Values of Bohart-Adams model parameters in the removal of CV and MR at different initial concentrations are presented in Table 4. Analysis of these values shows that increasing dye concentration affects the bed saturation concentration (N0) and the Bohart-Adams kinetic constant (kBA). N0 increases with increasing dye concentrations, while kBA decreases. Thus, a change in CV concentration from 10 to 30 mg/L resulted in an increase in N0 from 4331.95 to 5641.25 mg/L. As for MR, a change in concentration from 10 to 30 mg/L increased N0 from 2733.78 to 4595.47 mg/L. The authors 35 applied the Bohart-Adams model to the adsorption of two drugs (tetracyline and chloramphenicol) through a fixed-bed bamboo charcoal column. These authors reported that as the initial drug concentrations at the column inlet increased, N0 also increased while kBA decreased. Similarly, the authors 34, observed that the kinetic constant (kBA) decreased with increasing phenol concentration and that the saturation concentration (N0) also increased with the initial concentration.
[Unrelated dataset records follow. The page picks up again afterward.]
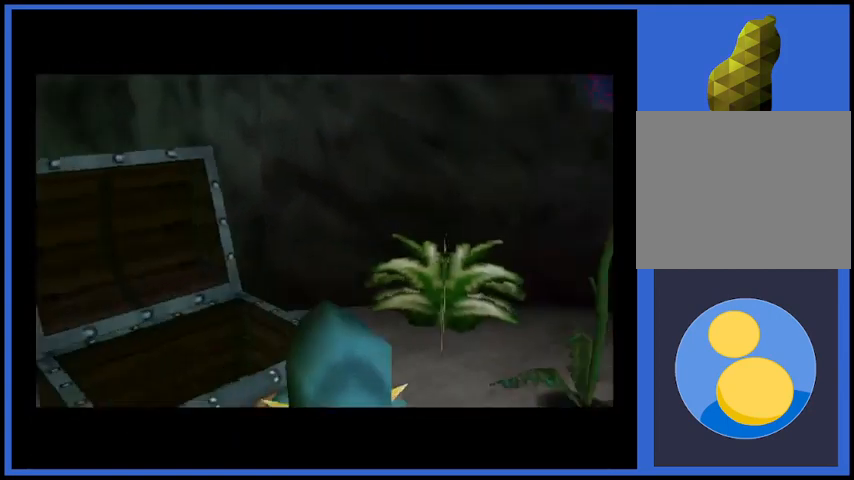
{"buttons": [], "left_stick": "center", "right_stick": "center", "events": []}
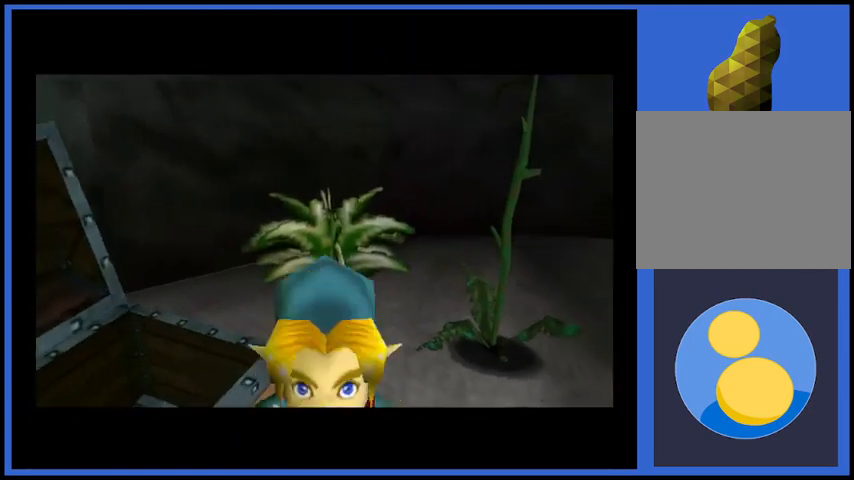
{"buttons": [], "left_stick": "center", "right_stick": "center", "events": []}
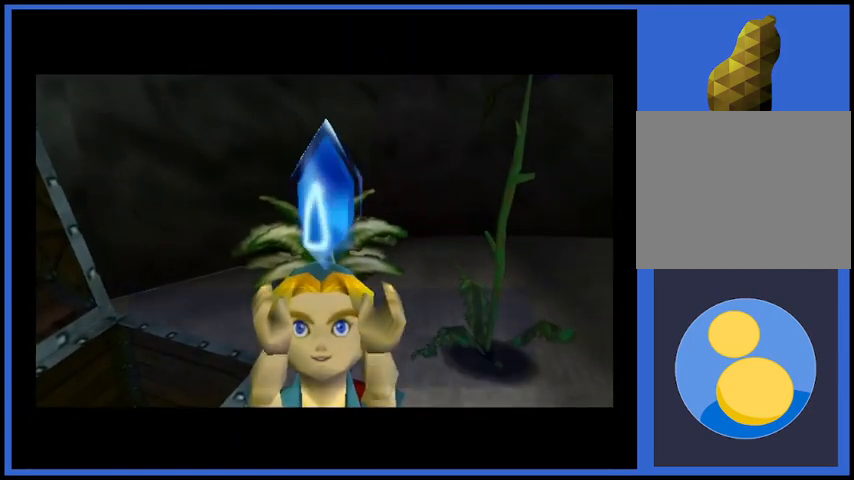
{"buttons": ["A"], "left_stick": "center", "right_stick": "center", "events": [[417, "A", "down"]]}
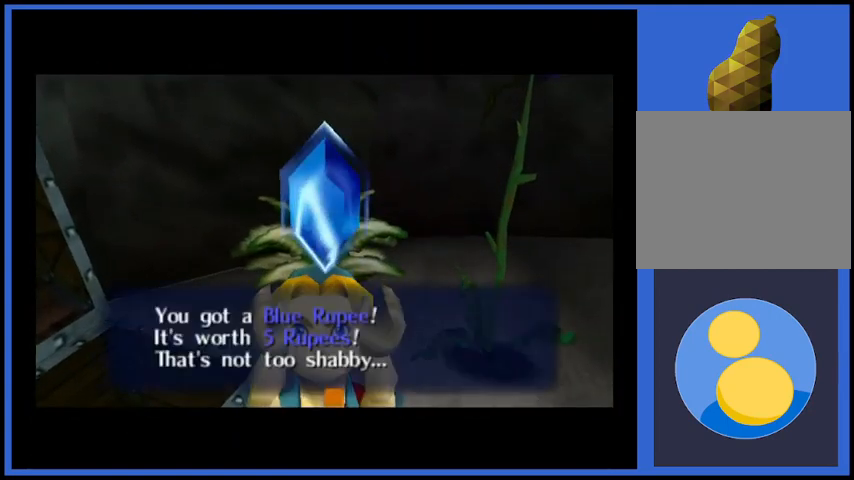
{"buttons": [], "left_stick": "down-right", "right_stick": "center", "events": [[125, "A", "up"], [417, "left_stick", "down-right"]]}
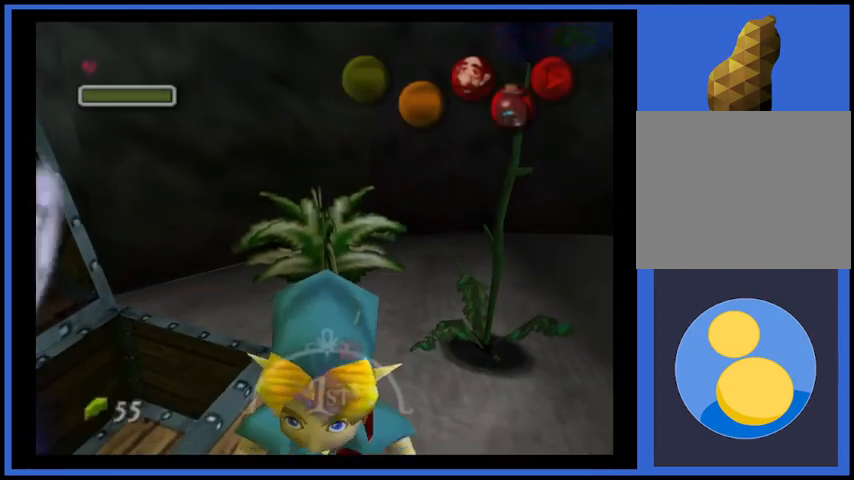
{"buttons": [], "left_stick": "up-right", "right_stick": "center", "events": [[41, "left_stick", "right"], [459, "left_stick", "up-right"]]}
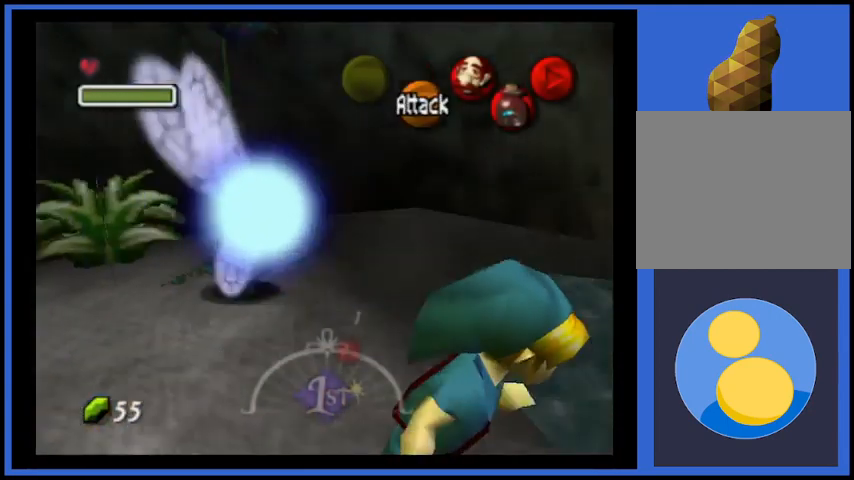
{"buttons": [], "left_stick": "up-right", "right_stick": "center", "events": []}
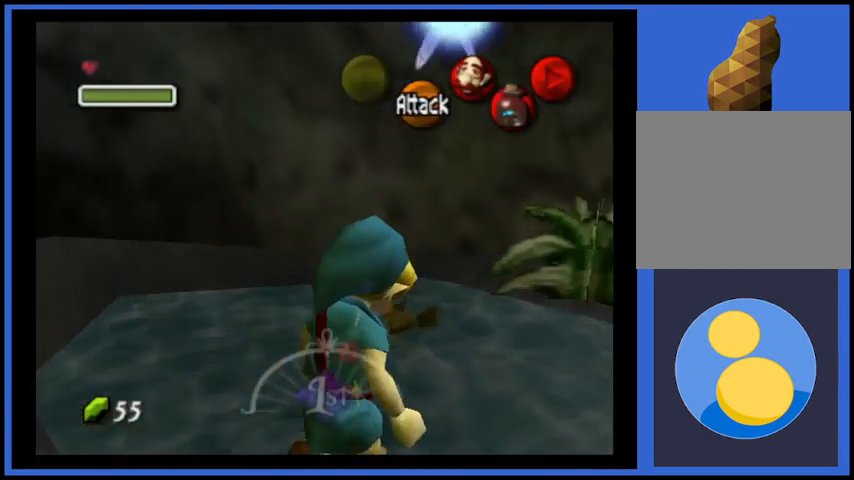
{"buttons": [], "left_stick": "up-right", "right_stick": "center", "events": []}
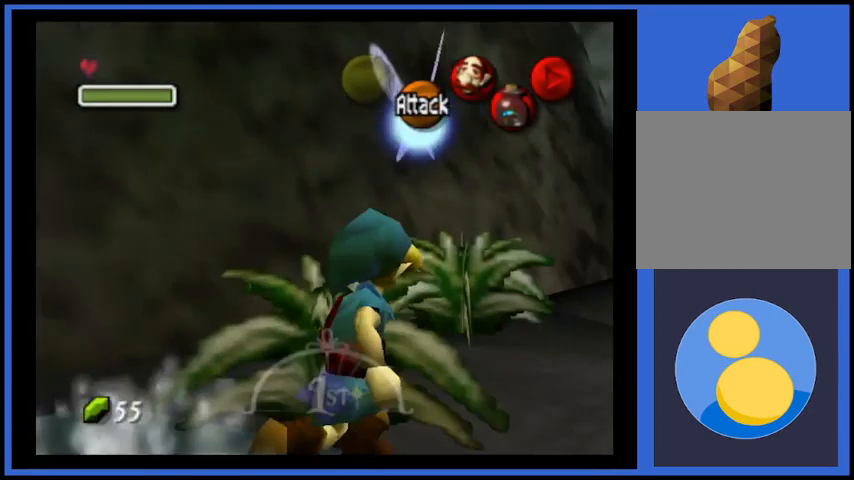
{"buttons": [], "left_stick": "up-right", "right_stick": "center", "events": []}
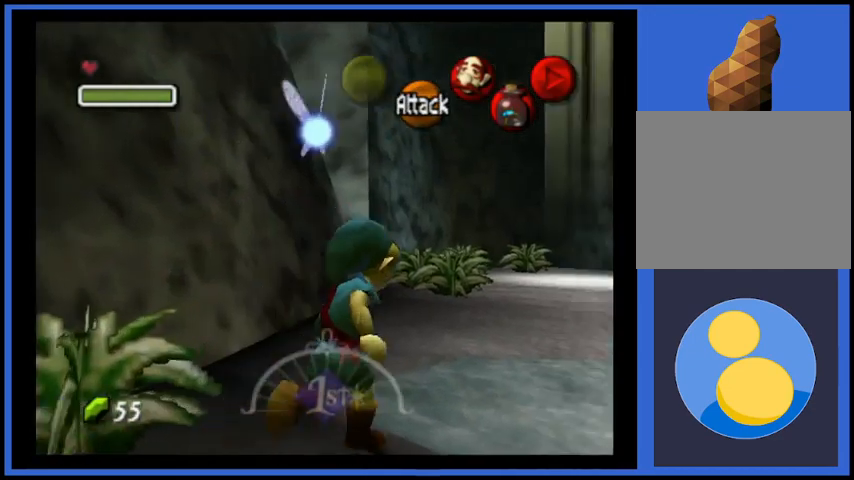
{"buttons": ["A"], "left_stick": "up-right", "right_stick": "center", "events": [[292, "A", "down"]]}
The values of the theoretical capacity (Qthe), the experimental capacity (Qexp) and the Thomas' kinetic constant (kTh) are contained in Table 4. From this table, it can be seen that, regardless of the dye, Qthe is close to Qexp. The latter two parameters increase as the initial concentration of the dye increases; thus, for a change in initial dye concentration from 10 to 30 mg/L, Qexp increases from 14.29 to 18.3 mg/g and Qthe increases from 14.52 to 18.9 mg/g for CV. For MR, Qexp increases from 8.87 to 15.25 mg/g and Qthe increases from 9.16 to 15.4 mg/g. However, kTh decreases with increasing initial dye concentration. A decrease in kTh and an increase in Qthe and Qexp with increasing initial dye concentrations can be explained by the fact that at lower concentrations the mass transfer is slower and thus improves the adsorption capacity 40. A similar evolution of Qthe, Qexp and kTh was observed by 46 in a study of the adsorption of salicylic acid through a fixed bed column. These authors observed that kTh values decreased while theoretical and experimental adsorption capacities increased with increasing initial salicylic acid concentrations.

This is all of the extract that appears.